DOCUMENT TEXT

Fair enough, I think that works.

> > > Once a domain is created and attached to a group the aperture should
> > > be immutable.
> > 
> > I realize that's the model right now, but is there a strong rationale
> > for that immutability?
> 
> I have a strong preference that iommu_domains have immutable
> properties once they are created just for overall sanity. Otherwise
> everything becomes a racy mess.
> 
> If the iommu_domain changes dynamically then things using the aperture
> data get all broken - it is complicated to fix. So it would need a big
> reason to do it, I think.

Ok, that makes sense.  I'm pretty ok with the iommu_domain having
static apertures.  We can't optimally implement ddw that way, but I
think we can do it well enough by creating new domains and copying the
mappings, as you suggested.

> > Come to that, IIUC that's true for the iommu_domain at the lower
> > level, but not for the IOAS at a higher level.  You've stated that's
> > *not* immutable, since it can shrink as new devices are added to the
> > IOAS.  So I guess in that case the IOAS must be mapped by multiple
> > iommu_domains?
> 
> Yes, thats right. The IOAS is expressly mutable because it its on
> multiple domains and multiple groups each of which contribute to the
> aperture. The IOAS aperture is the narrowest of everything, and we
> have semi-reasonable semantics here. Here we have all the special code
> to juggle this, but even in this case we can't handle an iommu_domain
> or group changing asynchronously.

Ok.

So at the IOAS level, the apertures are already dynamic.  Arguably the
main point of my proposal is that it makes any changes in IOAS
apertures explicit, rather than implicit.  Typically userspace
wouldn't need to rely on the aperture information from a query,
because they know it will never shrink below the parameters they
specified.

Another approach would be to give the required apertures / pagesizes
in the initial creation of the domain/IOAS.  In that case they would
be static for the IOAS, as well as the underlying iommu_domains: any
ATTACH which would be incompatible would fail.

That makes life hard for the DPDK case, though.  Obviously we can
still make the base address optional, but for it to be static the
kernel would have to pick it immediately, before we know what devices
will be attached, which will be a problem on any system where there
are multiple IOMMUs with different constraints.

> > Right but that aperture is coming only from the hardware.  What I'm
> > suggesting here is that userspace can essentially opt into a *smaller*
> > aperture (or apertures) than the hardware permits.  The value of this
> > is that if the effective hardware aperture shrinks due to adding
> > devices, the kernel has the information it needs to determine if this
> > will be a problem for the userspace client or not.
> 
> We can do this check in userspace without more kernel APIs, userspace
> should fetch the ranges and confirm they are still good after
> attaching devices.

Well, yes, but I always think an API which stops you doing the wrong
thing is better than one which requires you take a bunch of extra
steps to use safely.  Plus, as noted above, this breaks down if some
future IOMMU has a new constraint not expressed in the current query
API.

> In general I have no issue with limiting the IOVA allocator in the
> kernel, I just don't have a use case of an application that could use
> the IOVA allocator (like DPDK) and also needs a limitation..

Well, I imagine DPDK has at least the minimal limitation that it needs
the aperture to be a certain minimum size (I'm guessing at least the
size of its pinned hugepage working memory region).  That's a
limitation that's unlikely to fail on modern hardware, but it's there.

REQUIREMENT
Carry on the IOMMU aperture discussion from the point at which it stops. The lines that come next have no role in this work.

GIVEN DATA
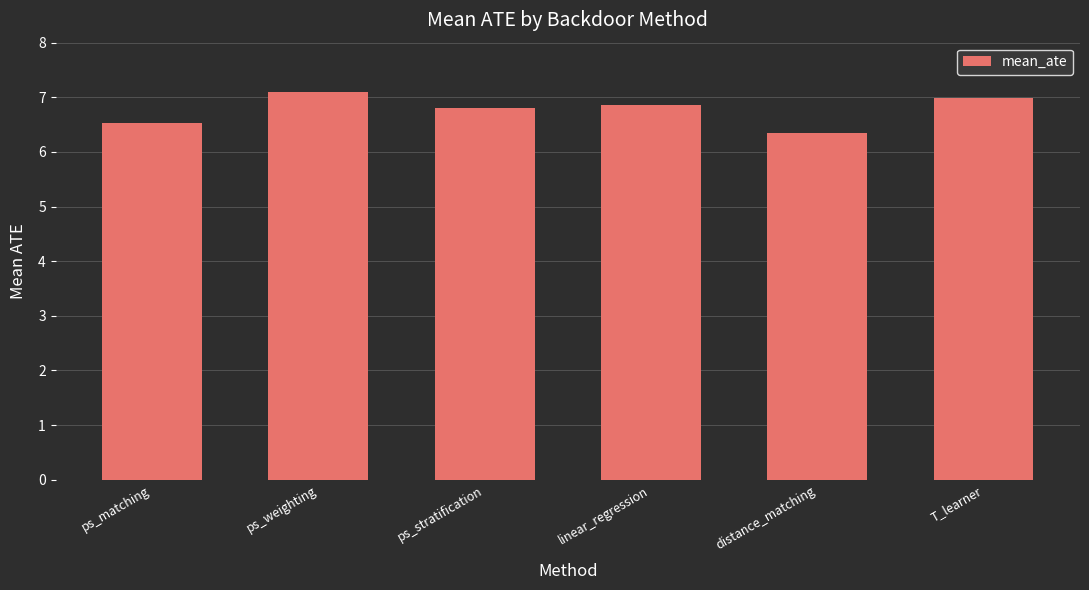

True or false: the data shows 6.5 at ps_matching.

True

FINAL ANSWER
> > > >   * A newly created kernel-managed IOAS has *no* IOVA windows
> > > 
> > > Already done, the iommufd IOAS has no iommu_domains inside it at
> > > creation time.
> > 
> > That.. doesn't seem like the same thing at all.  If there are no
> > domains, there are no restrictions from the hardware, so there's
> > effectively an unlimited aperture.
> 
> Yes.. You wanted a 0 sized window instead?

Yes.  Well.. since I'm thinking in terms of multiple windows, I was
thinking of it as "0 windows" rather than a 0-sized window, but
whatever.  Starting with no permitted IOVAs is the relevant point.

> Why?

To force the app to declare its windows with CREATE_WINDOW before
using them.

> That breaks what I'm
> trying to do to make DPDK/etc portable and dead simple.

It doesn't break portability at all.  As for simplicity, yes it adds
an extra required step, but the payoff is that it's now impossible to
subtly screw up by failing to recheck your apertures after an ATTACH.
That is, it's taking a step which was implicitly required and
replacing it with one that's explicitly required.

> > > >   * A CREATE_WINDOW operation is added
> > > >       * This takes a size, pagesize/granularity, optional base address
> > > >         and optional additional attributes 
> > > >       * If any of the specified attributes are incompatible with the
> > > >         underlying hardware, the operation fails
> > > 
> > > iommu layer has nothing called a window. The closest thing is a
> > > domain.
> > 
> > Maybe "window" is a bad name.  You called it "aperture" above (and
> > I've shifted to that naming) and implied it *was* part of the IOMMU
> > domain. 
> 
> It is but not as an object that can be mutated - it is just a
> property.
> 
> You are talking about a window object that exists somehow, I don't
> know this fits beyond some creation attribute of the domain..

At the domain layer, I think we can manage it that way, albeit
suboptimally.

> > That said, it doesn't need to be at the iommu layer - as I
> > said I'm consdiering this primarily a software concept and it could be
> > at the IOAS layer.  The linkage would be that every iommufd operation
> > which could change either the user-selected windows or the effective
> > hardware apertures must ensure that all the user windows (still) lie
> > within the hardware apertures.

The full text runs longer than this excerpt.